Retrato real (não pintado)
Maria I é filha primogénita de D. José I e de D. Mariana Vitória de Bourbon. Nasceu em Lisboa, a 17 de Dezembro de 1734, e recebeu o nome de batismo de Maria Francisca Isabel Josefa Antónia Gertrudes Rita Joana. Foi-lhe concedido o título de Princesa da Beira, tendo passado, com a ascensão ao trono do pai, em 1750, a ter o título de Princesa do Brasil. Casou a 6 de Junho de 1760 com o tio, o infante D. Pedro, de quem enviuvou, o qual se tornaria, por via do matrimónio, o rei consorte D. Pedro III. Da união nasceram seis filhos, nomeadamente D. José (1761-1788), D. João (1763), D. João VI (1767-1826), D. Maria Clementina (1774-1776), D. Maria Isabel (1766-1777) e D. Mariana Vitória Josefa (1768-1788).

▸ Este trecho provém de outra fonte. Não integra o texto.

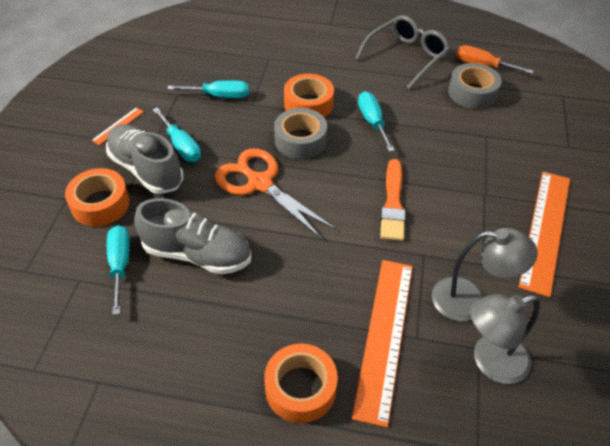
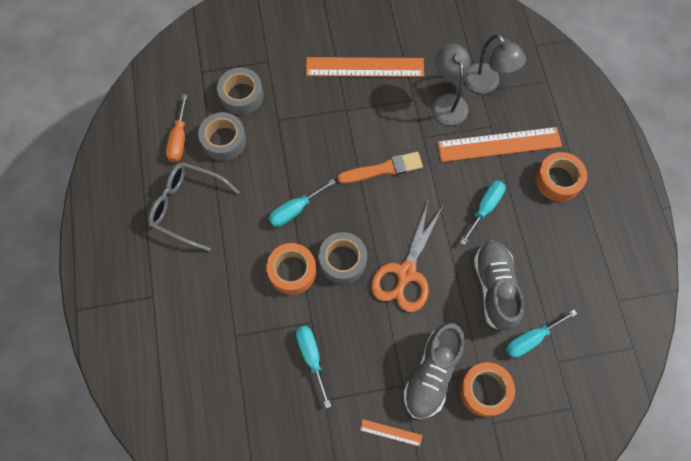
camera: 110 degrees left, 20 degrees up
turquoise screwdriver [152,108,201,162] -> turquoise screwdriver moved to [460,180,506,245]
none -> grey tape [217,68,264,115]

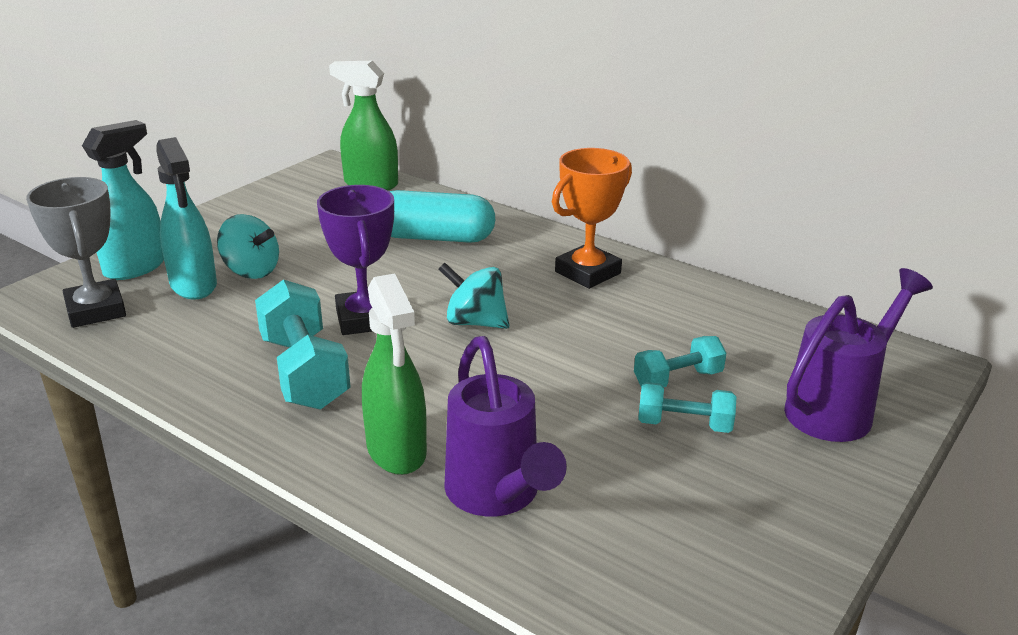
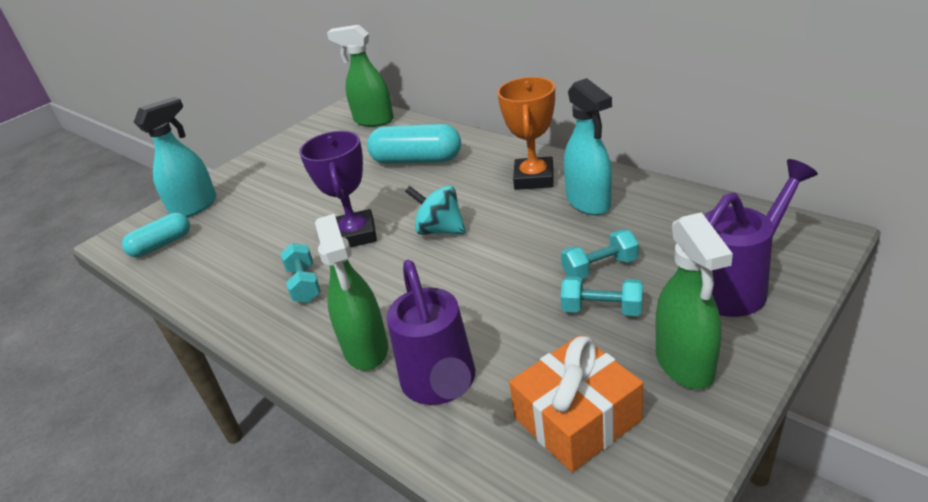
camera: 10 degrees right, 5 degrees up
grey trophy [26,177,126,328] -> turquoise capsule [122,213,190,257]
turquoise spray bottle [156,137,217,299] -> turquoise spray bottle moved to [564,78,612,215]
turquoise spinning top [217,214,279,279] -> none
turquoise dumbbell [255,279,351,410] -> turquoise dumbbell [280,243,321,303], size x0.58
orange trophy [552,148,632,289] -> orange trophy turned 45 degrees counterclockwise [497,77,555,190]
none -> orange gift [509,335,643,472]
none -> green spray bottle [656,212,733,389]

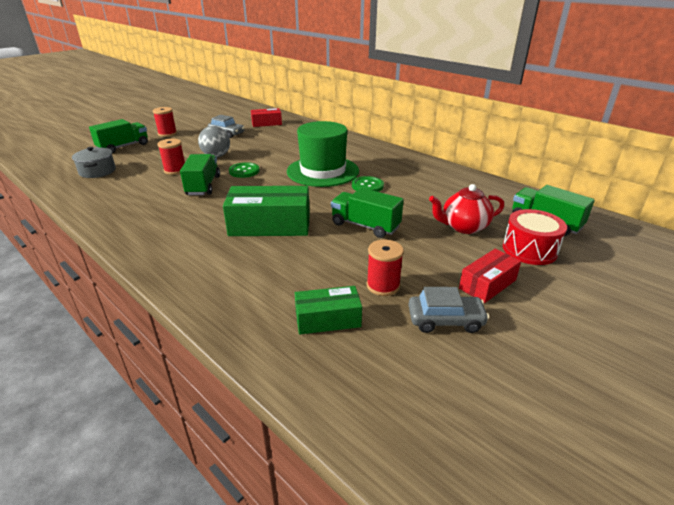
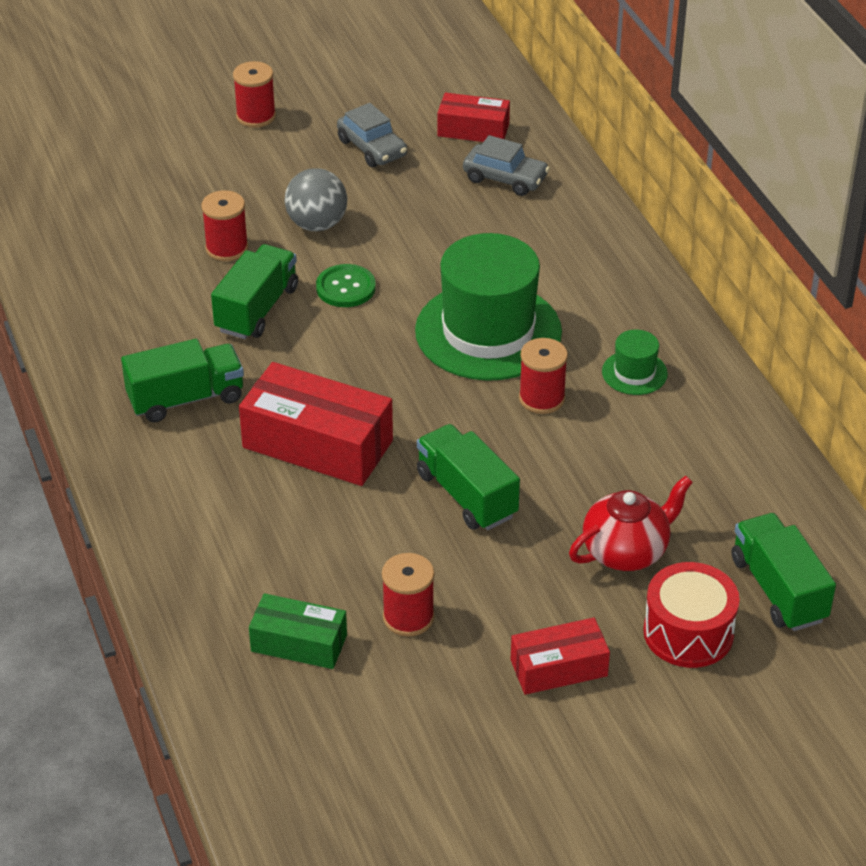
camera: 25 degrees right, 10 degrees up
grey pot [72,147,116,178] -> none
green truck [89,119,148,153] -> green truck moved to [121,339,244,423]
green box [223,186,310,236] -> red box [239,362,393,486]
green button [352,176,384,192] -> red spool [519,338,568,414]
grey car [408,287,489,333] -> grey car moved to [463,135,550,196]
red teapot [429,184,504,234] -> red teapot turned 135 degrees clockwise [569,475,693,571]
none -> green hat [602,330,668,395]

Quando, em 1792, a rainha mergulha numa loucura sem retorno, o único filho que lhe resta, D. João, futuro rei, irá assumir a regência. É ele que protagoniza a apressada fuga da família real para o Brasil, levando com ele a mãe, em finais de Novembro de 1807, para escaparem aos invasores de Napoleão Bonaparte. O reinado de D. Maria I ficará marcado pela sua habilidade diplomática e por grandes obras como a Academia das Ciências, a Casa Pia e a instituição da Lotaria, cujos proventos revertiam para obras sociais. Faleceu no Rio de Janeiro, a 20 de Março de 1816, aos 81 anos, tendo sido sepultada, com pompa e circunstância, na Basílica da Estrela, que mandou edificar e onde o corpo permanece.


Nota: A historiadora Alice Lázaro prestou um enorme favor aos portugueses ao resgatar dos arquivos e publicar em livro as cartas da Priora da Estrela, assim como as de D. Maria para a filha e de D. João para a irmã.